Né en 1880, Paul Doncœur perçoit l’appel de Dieu à l’âge de 11 ans, le jour de sa première communion. Entré au noviciat des jésuites, il subit l’exil, comme toutes les congrégations religieuses françaises. Il poursuit alors ses études en Belgique avant d’être ordonné prêtre en 1912.
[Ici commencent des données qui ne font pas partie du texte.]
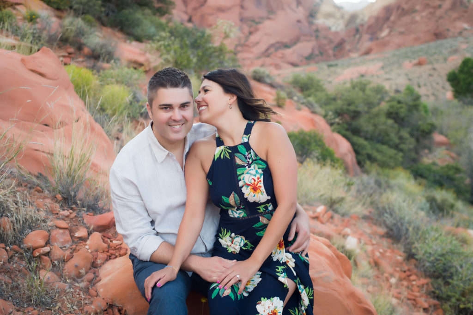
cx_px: 236
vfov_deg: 27.0
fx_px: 657
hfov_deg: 39.6
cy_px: 158
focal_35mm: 50
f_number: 4
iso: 320
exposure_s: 1/250
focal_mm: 50
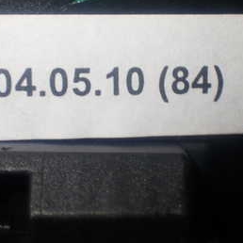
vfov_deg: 22.2
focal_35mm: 78
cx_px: 148
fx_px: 619
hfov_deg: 22.2
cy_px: 103
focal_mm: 6.83
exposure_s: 1/80
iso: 100
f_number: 2.7
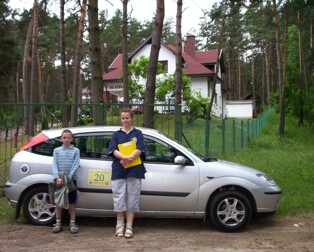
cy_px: 127
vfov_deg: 37.3
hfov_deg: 45.8
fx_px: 372
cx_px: 164
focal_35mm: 40
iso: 140
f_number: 4.5
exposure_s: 1/76.1
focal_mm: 4.99
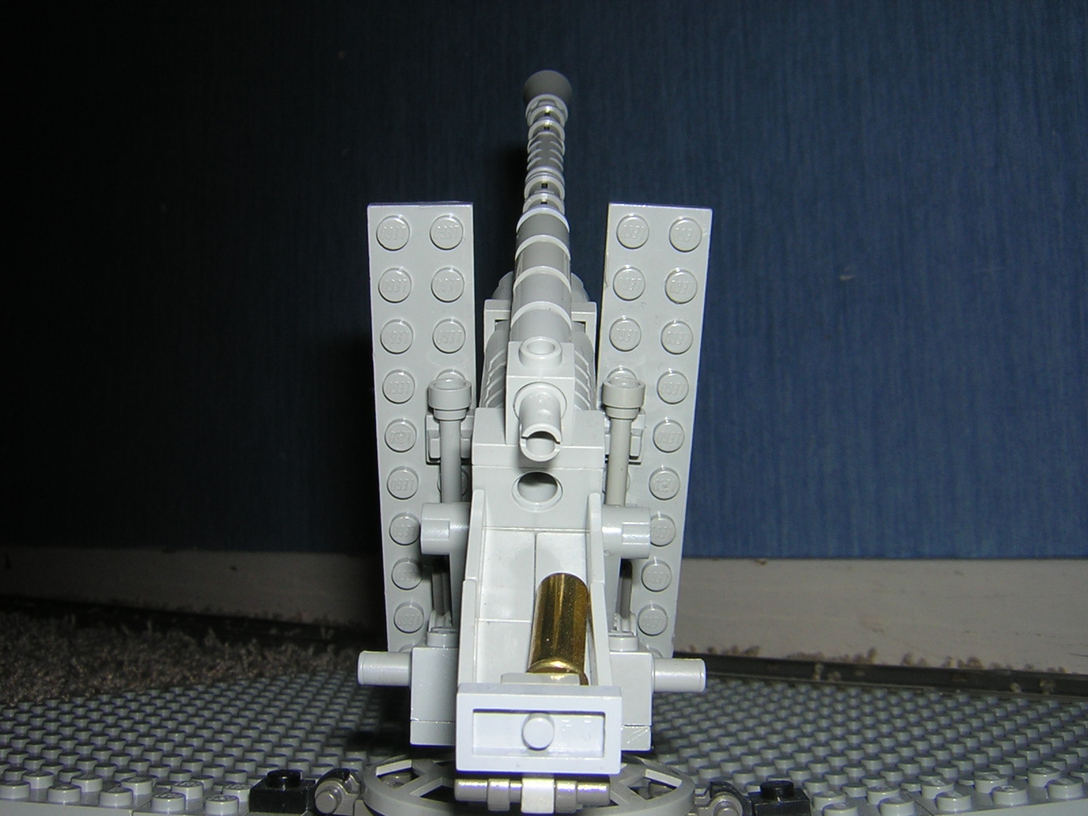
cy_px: 408
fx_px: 1131
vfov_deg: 39.7
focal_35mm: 36
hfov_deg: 51.4
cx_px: 544
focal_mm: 4.7
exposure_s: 1/60.1
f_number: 5.2
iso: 100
Au début de la Première Guerre mondiale, le jeune jésuite devient aumônier dans l’infanterie. Il s’y distingue par sa bravoure et son dévouement. Il sillonne sans cesse le no man’s land avec les infirmiers afin de récupérer les blessés, administrer les mourants, ramasser les cadavres. À la fin de la guerre, il considère de son devoir d’offrir, autant que possible, une sépulture décente aux soldats morts sur le champ d’honneur. C’est pourquoi, avec une équipe d’anciens combattants, il parcourt pendant un an les champs de bataille pour ramasser les ossements anonymes et édifier un calvaire à la mémoire des soldats morts.
Un idéal de dévouement
Meurtri par la violence de l’anticléricalisme français et par ses années d’exil, le Père Doncœur restera très marqué par la guerre. Ces deux épreuves sont déterminantes pour comprendre ses engagements futurs. Il souhaite garder vivace l’idéal de sacrifice des soldats de la Grande Guerre, et il cherche à former la jeunesse afin de remplacer ces hommes morts pour leur pays. En 1924, il fonde le mouvement des Cadets avec l’intention de révéler à tous les jeunes « la splendeur de la vie humaine par un christianisme intégral ». Il devient aussi l’un des principaux orateurs de la Ligue des droits du religieux ancien combattant (DRAC) et collabore à France Catholique, également fondée en 1924 par le général de Castelnau.
Cette année-là, le Père Sevin l’invite à participer au camp de sa troupe, en forêt de Chantilly. Le Père Doncœur est séduit par le scoutisme, surtout par sa branche aînée. Il voit dans ce mouvement la possibilité de façonner une génération de bâtisseurs et de saints.
Il devient alors l’aumônier de la Route et lui insuffle une puissante dimension religieuse. Il fait en sorte que les Routiers approfondissent leur foi, afin qu’elle sorte de l’enfance et de l’adolescence et qu’elle devienne adulte. Le Routier doit être sûr de sa foi, estime-t-il, sûr de ce qu’il est, avant de pouvoir donner et servir. Il doit comprendre, rajoute-t-il, que la foi est la plus belle chose qu’un homme puisse posséder.
Dépassement spirituel
Le Père Doncœur propose aux Cadets et aux Routiers un exigeant programme de vie, où le dépassement physique va de pair avec le dépassement spirituel. La fréquence des confessions et des communions est la clef de ce mode de vie, ainsi que la lecture assidue de l’Évangile, qui doit devenir « le livre de toutes les solutions », selon l’expression du Père Doncœur. Il désire voir la jeunesse vibrer pour le Christ, il désire lui révéler que « le christianisme est une force, la force animatrice de tout l’être ».
Le Père Doncœur propose ce qu’il appelle un « christianisme positif », et non pas un moralisme négatif qui pourrait les dégoûter. Il estime que les jeunes veulent « adhérer à des vérités et non pas seulement se défendre d’erreurs ; embrasser des vertus et non pas uniquement trembler devant les vices ; […] ils veulent qu’on nourrisse à sa faim leur ambition juvénile, leur cœur et leur volonté ».
Une élite religieuse aguerrie
L’objectif du Père Doncœur était de redresser la société par la formation d’une élite religieuse aguerrie physiquement et spirituellement. Il avait le tempérament d’un croisé, désireux de reconquérir la terre de France pour l’offrir au Christ. Mais c’était un croisé franc-tireur, rétif de nature à toute institutionnalisation, et supportant mal les collaborations parfois nécessaires. Égaré après 1940 dans un monde que lui-même disait ne plus comprendre, il est cependant toujours resté un éveilleur d’hommes, avec le don de porter les autres à un niveau qui les dépasse.